Unfriended: Dark Web

The latest film to join the Unfriended franchise, Unfriended: Dark Web is a shocking high-tech thriller that made me want to cover the camera on my laptop! The omniscient “Big Brother” is watching us indeed, and his name is Charon. I will never think about the bonngg sound from a MAC again without thinking of this film.

According to Blumhouse producer Ryan Turek, Blumhouse looks at a film like Unfriended the same way they would a play: Great acting and writing playing out together without a lot of sets involved.

They decided the perfect person for Unfriended: Dark Web would be a talented screenwriter like Stephen Susco (The Grudge, Texas Chainsaw 3D) to write and direct it. This reviewer thinks they made an excellent choice.  It is hands-down a better film than the first one. After the lights came up, most of the audience was left shaken and looking over their shoulders — or wondering if anyone was watching us on our phones!

Unfriended: Dark Web takes us on a dark, dangerous journey, but never leaves the computer screen.

Like the original Unfriended, Unfriended: Dark Web puts us in the middle of a group of friends on Skype, just hanging out, playing a game together. These friends will end up wishing to hell they went out into the world instead of hanging out at home. That is where the likeness to the other film ends. While there was a supernatural force against them in the first film. The enemy, this time around, is human, although you will find the sick people they are dealing with may very well have no souls and zero love for human life.

Synopsis: Preparing for his weekly Skype game night with his friends, Matias, (Colin Woodell) a cybercafé attendant brings home a laptop from the lost and found, only to find that the previous owner is into some really insane stuff on the dark web and will stop at nothing to retrieve his stolen computer.

A sequel in name only, Unfriended: Dark Web borrows elements from the first Unfriended, while telling its own edge-of-your-seat sadistic tale full of shocks and surprises that will make you think twice about who’s watching when you log onto your computer.

Just because this film looks like the first one, don’t be fooled. The only real similarity is that the whole story is told on a computer screen. The characters in the original Unfriended were not that likable, and I honestly wasn’t that upset while a vengeful ghost took them out one-by-one because of the cruel video one of them posted, causing her to commit suicide.

Unfriended: Dark Web, however, has a really cool and interesting group of friends that I really felt invested in. You can tell the actors had fun. It was fascinating to contemplate how much the internet revealed about each character and about the original owner of the computer.

We all post things that may not seem like a big deal. Most of us have some sort of secret, or something embarrassing and it’s all out there for bored cyber bullies to access. Any information we share can be used against us — especially when used out of context, or when someone takes control of our texts and messages.

When the friends find a cache of hidden files and realize they have seriously pissed off some very bad people who are into some seriously sick shit, things go crazy fast. I literally had trouble keeping up with all the internet searching, texting and messaging all going on.
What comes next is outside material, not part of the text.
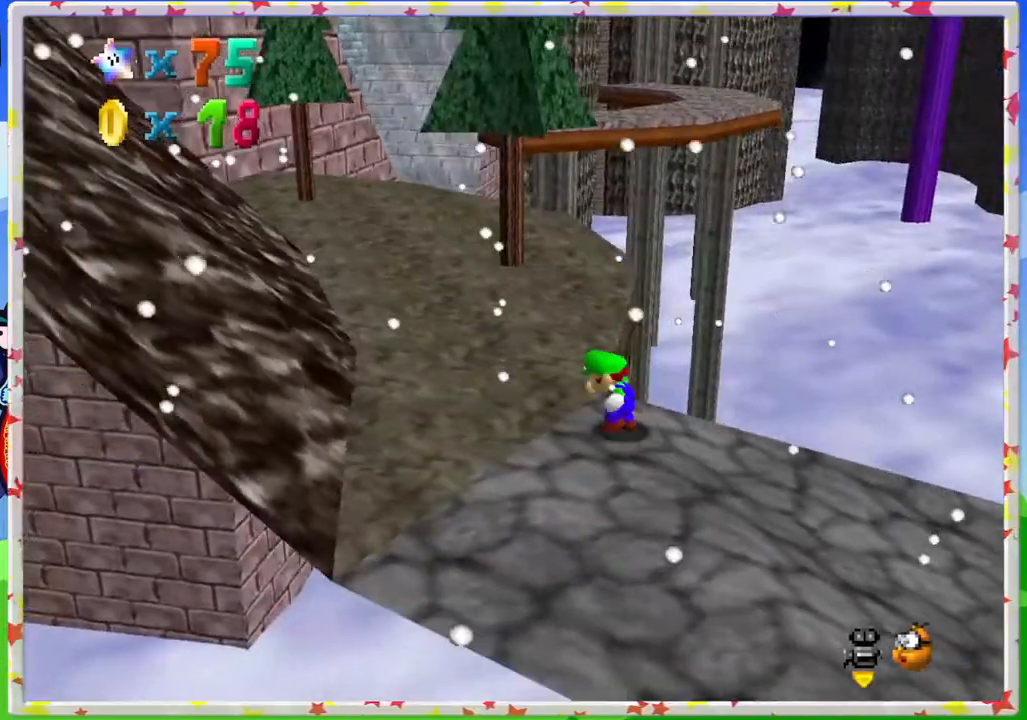
{"buttons": [], "left_stick": "up-left", "events": []}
To say the film is relentless is an understatement.

AJ (Connor Del Rio), the conspiracy theorist and voice of truth who no one takes seriously, is the one I wished they had listened to. Betty Gabriel (Get Out) who plays Nari, the voice of reason, and her fiancé, Serena (Rebecca Rittenhouse), both have weaknesses too easy to find — a sick mom and their love for each other.

DJ Lexx (Savina Windyani) and the tech-savvy friend Damon (Andrew Lees) live all the way over in London, and both think they are safe. Did I mention they were dealing with the dark web? Matias’s girlfriend Amaya (Stephanie Nogueras) is deaf, which makes her more vulnerable. When we start seeing people in her house — and she gets texts from an unknown person to go out that she thinks are from Matias — the tension rises, and the audience gets sucked into a never-ending assault to the senses!
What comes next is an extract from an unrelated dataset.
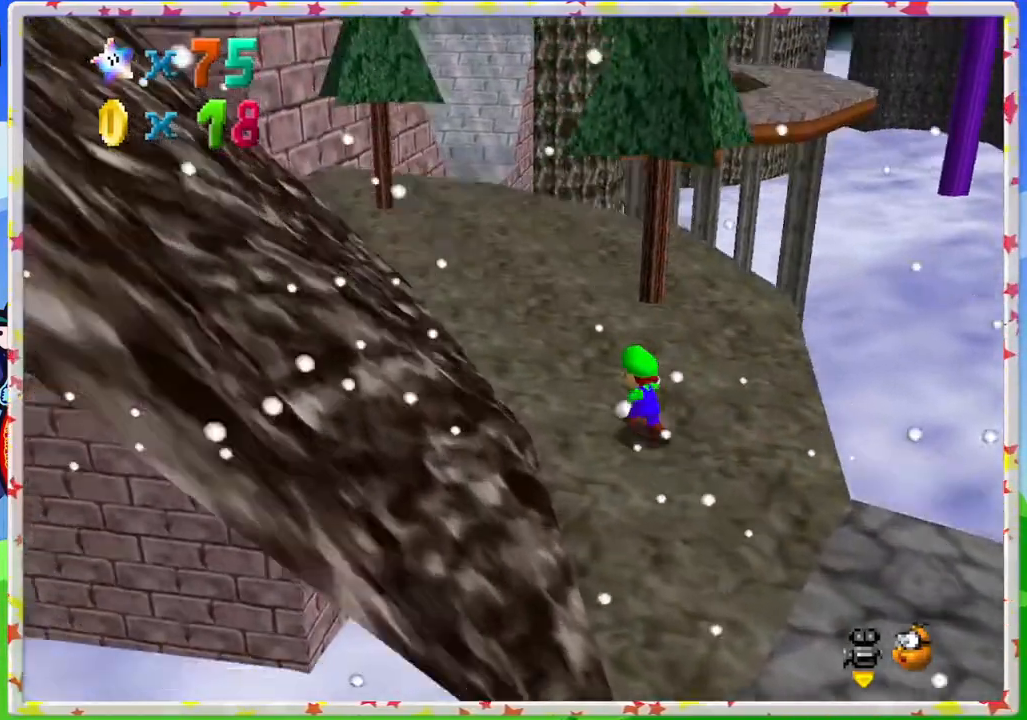
{"buttons": [], "left_stick": "up", "events": [[500, "left_stick", "up"]]}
Matias picked the wrong person to mess with. As a group, Charon is a monstrous, international killing machine. Charon, in Greek mythology, is the guy that ferries souls of deceased who had received the rites of burial. In payment, he received the coin that was placed in the mouth of the corpse. The ferryman of the dead. In this case, it’s Bitcoin. The terrifying group named itself (and its members) after a pretty creepy mythological character.

At the post-screening Q & A at the Overlook Film Festival, I was amazed to hear they had 5 days of rehearsal and shot all the dialog in 4 days. Wow. Then months after that, they put it all together with CGI reenactments of all the internet action.
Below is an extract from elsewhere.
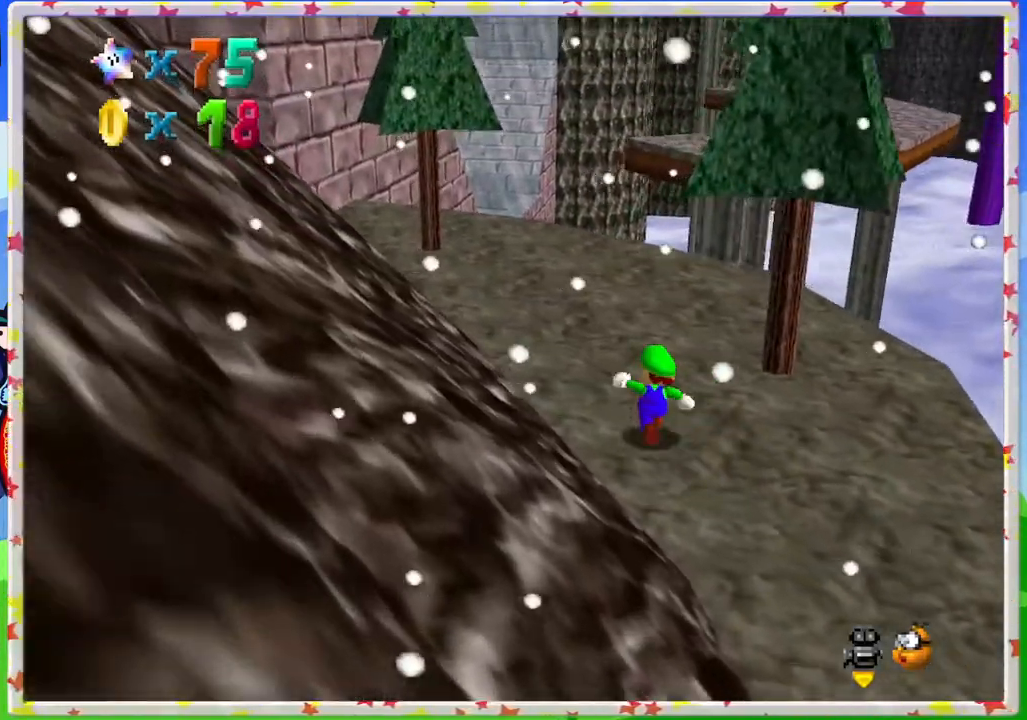
{"buttons": ["A"], "left_stick": "up", "events": [[500, "A", "down"]]}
The audience would groan often, seeing the next thing that was going to happen just seconds before it did. No one was safe. We cringed waiting for someone to answer a text in time, screaming if a password should be upper-case or lower case (something that makes me crazy trying to remember on my own computer,) or leaving the room to be just off screen doing something they were warned not to do.

Every one of the characters felt safe in their little computer spaces at the beginning. No one has that much reach, do they? It wasn’t fair…these young people did not deserve what they get.

My favorite and most ironic quote from the film was from AJ: “Why do you think Facebook and Twitter are free?'”

Right? Have we all shared too much on social media? Are our lives just thrown out there ready for someone to take us down? I know I spend inordinate amounts of time on the computer in the glow of the screen. Hearing the different sounds of messages and texts coming in made us all realize that this could be us. Facebook knows everything! The real horror of Unfriended: Dark Web is that it makes us wonder, could this really happen?

Unfriended: Dark Web will be in theaters starting on March 9th!

1 Comment

1 Record

  1. on May 3, 2018 at 12:15 pm
    Jamie Marino wrote:

    After a paragraph or two I stopped reading, simply because I don’t want to know anything about the movie lol. I want to see it completely spoiler-free. I guess I’m in the minority when it comes to liking the first Unfriended. I found the characters to be accurately portrayed. There is an odd clash between shallowness and bonkers melodrama in teens that was depicted really well. I get really immersed in found footage movies, though. It makes them more fun. Like Lake Mungo and Grave Encounters. Classics! And after I see Unfriended: Dark Web, I plan on returning to this article.